Г-жа Буань прочла лишь выхолощенную версию переписки, на которую она столь яро нападает: целомудренная Амелия вымарала фразы личного характера, пересыпавшие речи посла. Изменилось ли бы мнение г-жи де Буань, если бы она о них узнала? Вряд ли. Для Жюльетты же всё было иначе: в этом сжатом, повелительном тоне, в этой сухой пылкости был весь Шатобриан. Одно-единственное из таких повелений должно было надолго окрасить внутренний мир той, которой оно предназначалось… И Шатобриан был слишком великим писателем, чтобы не осознавать производимого эффекта, не то чтобы он не был искренен, просто сила слов обладает странной властью и в том числе дает немедленное отпущение грехов тому, кто соединяет слова меж собой. Судите сами, ужасен Рене или неотразим:
Лондон, 7 мая 1822 г.
Здесь завтра ожидают г-на де Брольи и г-на де Сталя. Они сообщат мне новости о Вас. Прошу Вас, будьте посдержаннее с Адрианом. Вы не представляете, что пишет мне г-жа де Дюрас.

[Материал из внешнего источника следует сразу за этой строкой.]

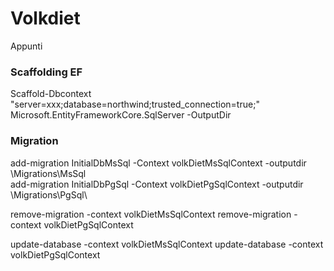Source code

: # Volkdiet
Appunti


### Scaffolding EF

Scaffold-Dbcontext "server=xxx;database=northwind;trusted_connection=true;" Microsoft.EntityFrameworkCore.SqlServer -OutputDir <outdir>

### Migration

 add-migration InitialDbMsSql -Context volkDietMsSqlContext -outputdir <outdir>\Migrations\MsSql\
 add-migration InitialDbPgSql -Context volkDietPgSqlContext -outputdir <outdir>\Migrations\PgSql\

 remove-migration -context volkDietMsSqlContext
 remove-migration -context volkDietPgSqlContext

 update-database  -context volkDietMsSqlContext
 update-database  -context volkDietPgSqlContext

Я завален работой. Наши дела здесь идут превосходно; если бы они так же шли во Франции, Ваши друзья либералы не были бы столь злобными. Как бы там ни было, мое предсказание осуществится и они будут побиты бедным маленьким роялистским правительством, таким невзрачным на вид. Однако это правительство сделало много глупостей со времени моего отъезда, и роялисты имеют все причины жаловаться. Я написал, чтобы всё поправить. Частная переписка, которую печатают в английских газетах, также беспрестанно призывает меня во Францию, чтобы стать премьер-министром. Не знаю, что могло породить эти глупые слухи.
Покидаю Вас; валюсь с ног от усталости. Я сегодня написал длинную и крайне важную депешу.
Отчего я не в маленькой келье!
Лондон, вторник 3 сентября 1822 г.
Дело сделано; но с какой неохотой со стороны Матье! Виллель был бесподобен и целиком на Вашей стороне. Я смогу уехать лишь в следующее воскресенье, 8 сентября. Так что я увижу Вас не раньше 11-го или 12-го. Но скажите, не могли бы Вы встретить меня в Шантильи? Я постараюсь сообщить Вам точный день и час, когда я смогу там быть. Я увидал бы Вас прежде всех, мы бы поговорили! Мне столько нужно сказать Вам, столько чувств я таю в своем сердце уже пять месяцев! При мысли, что я Вас увижу, мое сердце бьется сильнее.
А Жюльетта? Билось ли ее сердце, когда она приезжала к нему в Париже, где он жил с 10 сентября по 3 октября? Мы не знаем, но разве можно сомневаться? Это возвращение было подготовкой к новому отъезду, на сей раз радостному, — в Верону, где должен был состояться новый конгресс Священного Союза. Хотя из этого собрания ничего не выйдет, Шатобриан отправлялся туда с воодушевлением: ради дипломатического цветника, собравшегося на берегах Адидже, стоило сделать крюк.
От Вероны к Трокадеро
Пока мирная область Венеция с большой помпой готовилась к конгрессу, Жюльетта гостила в Монморанси вместе с молодым Ампером, который, по его собственному признанию, «был ею опьянен». Матье, возглавлявший французскую делегацию (и не сумевшей отделаться от назойливой супруги, последовавшей за ним), поехал в Верону и остановился по дороге в «знаменитой, любопытной и печальной Венеции», в которой никогда не бывал. Он первым сообщил Жюльетте о внезапной смерти дорогого ее сердцу друга — прославленного Кановы, случившейся 13 октября. Его соотечественники скорбели. Г-жа Рекамье — тоже, она поспешила передать Матье письмо к брату скульптора, аббату, чтобы доставить его в Рим с диппочтой.